The entries below must be returned exactly as they stand.

(Extracted data entries)
^^^^^^^^^^^^^^^^

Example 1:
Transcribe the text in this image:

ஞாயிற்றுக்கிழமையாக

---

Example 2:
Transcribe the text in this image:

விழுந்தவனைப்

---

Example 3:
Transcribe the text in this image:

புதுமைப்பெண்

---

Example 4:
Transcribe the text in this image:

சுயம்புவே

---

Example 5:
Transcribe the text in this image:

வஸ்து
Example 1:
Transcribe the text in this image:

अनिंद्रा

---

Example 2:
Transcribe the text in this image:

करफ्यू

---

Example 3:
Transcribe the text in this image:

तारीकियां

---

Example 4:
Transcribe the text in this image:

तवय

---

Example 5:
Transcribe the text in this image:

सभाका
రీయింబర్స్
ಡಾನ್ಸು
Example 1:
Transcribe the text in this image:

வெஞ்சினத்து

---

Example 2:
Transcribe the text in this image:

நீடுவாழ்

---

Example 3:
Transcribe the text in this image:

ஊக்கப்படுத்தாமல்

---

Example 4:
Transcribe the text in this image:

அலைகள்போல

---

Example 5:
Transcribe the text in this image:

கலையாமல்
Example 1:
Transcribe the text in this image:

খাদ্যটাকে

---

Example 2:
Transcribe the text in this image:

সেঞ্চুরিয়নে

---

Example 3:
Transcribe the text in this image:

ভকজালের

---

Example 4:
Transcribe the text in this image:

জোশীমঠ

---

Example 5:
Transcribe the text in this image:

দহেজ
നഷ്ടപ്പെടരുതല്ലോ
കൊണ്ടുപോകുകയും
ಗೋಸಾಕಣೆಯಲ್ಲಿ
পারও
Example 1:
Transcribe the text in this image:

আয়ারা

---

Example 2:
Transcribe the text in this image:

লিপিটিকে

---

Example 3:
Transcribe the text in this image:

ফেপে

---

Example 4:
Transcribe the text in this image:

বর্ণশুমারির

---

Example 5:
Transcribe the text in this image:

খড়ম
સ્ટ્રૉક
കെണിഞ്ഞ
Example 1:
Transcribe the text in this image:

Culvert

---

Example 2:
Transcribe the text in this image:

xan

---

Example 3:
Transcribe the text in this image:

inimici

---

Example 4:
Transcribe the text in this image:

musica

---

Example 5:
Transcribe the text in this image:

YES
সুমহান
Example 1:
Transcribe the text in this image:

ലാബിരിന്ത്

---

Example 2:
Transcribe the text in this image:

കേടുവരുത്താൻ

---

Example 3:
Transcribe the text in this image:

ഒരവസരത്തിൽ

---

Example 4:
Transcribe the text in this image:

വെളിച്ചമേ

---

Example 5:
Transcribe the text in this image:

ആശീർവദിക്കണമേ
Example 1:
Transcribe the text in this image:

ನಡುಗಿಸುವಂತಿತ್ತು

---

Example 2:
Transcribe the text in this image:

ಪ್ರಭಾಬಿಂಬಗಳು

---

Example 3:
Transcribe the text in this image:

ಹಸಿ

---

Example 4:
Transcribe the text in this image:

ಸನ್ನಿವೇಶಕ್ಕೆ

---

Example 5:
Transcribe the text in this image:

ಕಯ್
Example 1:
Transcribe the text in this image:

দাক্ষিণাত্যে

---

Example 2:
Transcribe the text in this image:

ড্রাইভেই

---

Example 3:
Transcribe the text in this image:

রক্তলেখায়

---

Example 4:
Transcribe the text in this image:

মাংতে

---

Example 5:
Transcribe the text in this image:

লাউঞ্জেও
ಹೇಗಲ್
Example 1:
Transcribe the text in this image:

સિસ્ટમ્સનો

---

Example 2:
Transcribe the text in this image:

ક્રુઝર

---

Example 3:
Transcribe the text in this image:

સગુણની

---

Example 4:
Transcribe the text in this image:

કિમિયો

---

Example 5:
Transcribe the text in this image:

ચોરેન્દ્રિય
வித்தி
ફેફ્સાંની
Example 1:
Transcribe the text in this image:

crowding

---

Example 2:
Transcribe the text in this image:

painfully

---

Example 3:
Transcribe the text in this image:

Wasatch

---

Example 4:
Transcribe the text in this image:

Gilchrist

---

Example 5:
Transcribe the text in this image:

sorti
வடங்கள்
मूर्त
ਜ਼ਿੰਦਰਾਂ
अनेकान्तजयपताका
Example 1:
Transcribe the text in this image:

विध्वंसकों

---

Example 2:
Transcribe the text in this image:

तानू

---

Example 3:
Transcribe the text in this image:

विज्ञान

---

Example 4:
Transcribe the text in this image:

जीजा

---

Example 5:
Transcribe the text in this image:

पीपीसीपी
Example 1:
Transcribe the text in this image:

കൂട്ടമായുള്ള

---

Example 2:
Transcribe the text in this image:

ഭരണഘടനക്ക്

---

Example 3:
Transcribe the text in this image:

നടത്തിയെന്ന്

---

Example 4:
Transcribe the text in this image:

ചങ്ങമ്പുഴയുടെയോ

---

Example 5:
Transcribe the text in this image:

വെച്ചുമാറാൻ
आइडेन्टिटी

^^^^^^^^^^^^^^^^

- Task solution
Example 1:
Transcribe the text in this image:

ஞாயிற்றுக்கிழமையாக

---

Example 2:
Transcribe the text in this image:

விழுந்தவனைப்

---

Example 3:
Transcribe the text in this image:

புதுமைப்பெண்

---

Example 4:
Transcribe the text in this image:

சுயம்புவே

---

Example 5:
Transcribe the text in this image:

வஸ்து
Example 1:
Transcribe the text in this image:

अनिंद्रा

---

Example 2:
Transcribe the text in this image:

करफ्यू

---

Example 3:
Transcribe the text in this image:

तारीकियां

---

Example 4:
Transcribe the text in this image:

तवय

---

Example 5:
Transcribe the text in this image:

सभाका
రీయింబర్స్
ಡಾನ್ಸು
Example 1:
Transcribe the text in this image:

வெஞ்சினத்து

---

Example 2:
Transcribe the text in this image:

நீடுவாழ்

---

Example 3:
Transcribe the text in this image:

ஊக்கப்படுத்தாமல்

---

Example 4:
Transcribe the text in this image:

அலைகள்போல

---

Example 5:
Transcribe the text in this image:

கலையாமல்
Example 1:
Transcribe the text in this image:

খাদ্যটাকে

---

Example 2:
Transcribe the text in this image:

সেঞ্চুরিয়নে

---

Example 3:
Transcribe the text in this image:

ভকজালের

---

Example 4:
Transcribe the text in this image:

জোশীমঠ

---

Example 5:
Transcribe the text in this image:

দহেজ
നഷ്ടപ്പെടരുതല്ലോ
കൊണ്ടുപോകുകയും
ಗೋಸಾಕಣೆಯಲ್ಲಿ
পারও
Example 1:
Transcribe the text in this image:

আয়ারা

---

Example 2:
Transcribe the text in this image:

লিপিটিকে

---

Example 3:
Transcribe the text in this image:

ফেপে

---

Example 4:
Transcribe the text in this image:

বর্ণশুমারির

---

Example 5:
Transcribe the text in this image:

খড়ম
સ્ટ્રૉક
കെണിഞ്ഞ
Example 1:
Transcribe the text in this image:

Culvert

---

Example 2:
Transcribe the text in this image:

xan

---

Example 3:
Transcribe the text in this image:

inimici

---

Example 4:
Transcribe the text in this image:

musica

---

Example 5:
Transcribe the text in this image:

YES
সুমহান
Example 1:
Transcribe the text in this image:

ലാബിരിന്ത്

---

Example 2:
Transcribe the text in this image:

കേടുവരുത്താൻ

---

Example 3:
Transcribe the text in this image:

ഒരവസരത്തിൽ

---

Example 4:
Transcribe the text in this image:

വെളിച്ചമേ

---

Example 5:
Transcribe the text in this image:

ആശീർവദിക്കണമേ
Example 1:
Transcribe the text in this image:

ನಡುಗಿಸುವಂತಿತ್ತು

---

Example 2:
Transcribe the text in this image:

ಪ್ರಭಾಬಿಂಬಗಳು

---

Example 3:
Transcribe the text in this image:

ಹಸಿ

---

Example 4:
Transcribe the text in this image:

ಸನ್ನಿವೇಶಕ್ಕೆ

---

Example 5:
Transcribe the text in this image:

ಕಯ್
Example 1:
Transcribe the text in this image:

দাক্ষিণাত্যে

---

Example 2:
Transcribe the text in this image:

ড্রাইভেই

---

Example 3:
Transcribe the text in this image:

রক্তলেখায়

---

Example 4:
Transcribe the text in this image:

মাংতে

---

Example 5:
Transcribe the text in this image:

লাউঞ্জেও
ಹೇಗಲ್
Example 1:
Transcribe the text in this image:

સિસ્ટમ્સનો

---

Example 2:
Transcribe the text in this image:

ક્રુઝર

---

Example 3:
Transcribe the text in this image:

સગુણની

---

Example 4:
Transcribe the text in this image:

કિમિયો

---

Example 5:
Transcribe the text in this image:

ચોરેન્દ્રિય
வித்தி
ફેફ્સાંની
Example 1:
Transcribe the text in this image:

crowding

---

Example 2:
Transcribe the text in this image:

painfully

---

Example 3:
Transcribe the text in this image:

Wasatch

---

Example 4:
Transcribe the text in this image:

Gilchrist

---

Example 5:
Transcribe the text in this image:

sorti
வடங்கள்
मूर्त
ਜ਼ਿੰਦਰਾਂ
अनेकान्तजयपताका
Example 1:
Transcribe the text in this image:

विध्वंसकों

---

Example 2:
Transcribe the text in this image:

तानू

---

Example 3:
Transcribe the text in this image:

विज्ञान

---

Example 4:
Transcribe the text in this image:

जीजा

---

Example 5:
Transcribe the text in this image:

पीपीसीपी
Example 1:
Transcribe the text in this image:

കൂട്ടമായുള്ള

---

Example 2:
Transcribe the text in this image:

ഭരണഘടനക്ക്

---

Example 3:
Transcribe the text in this image:

നടത്തിയെന്ന്

---

Example 4:
Transcribe the text in this image:

ചങ്ങമ്പുഴയുടെയോ

---

Example 5:
Transcribe the text in this image:

വെച്ചുമാറാൻ
आइडेन्टिटी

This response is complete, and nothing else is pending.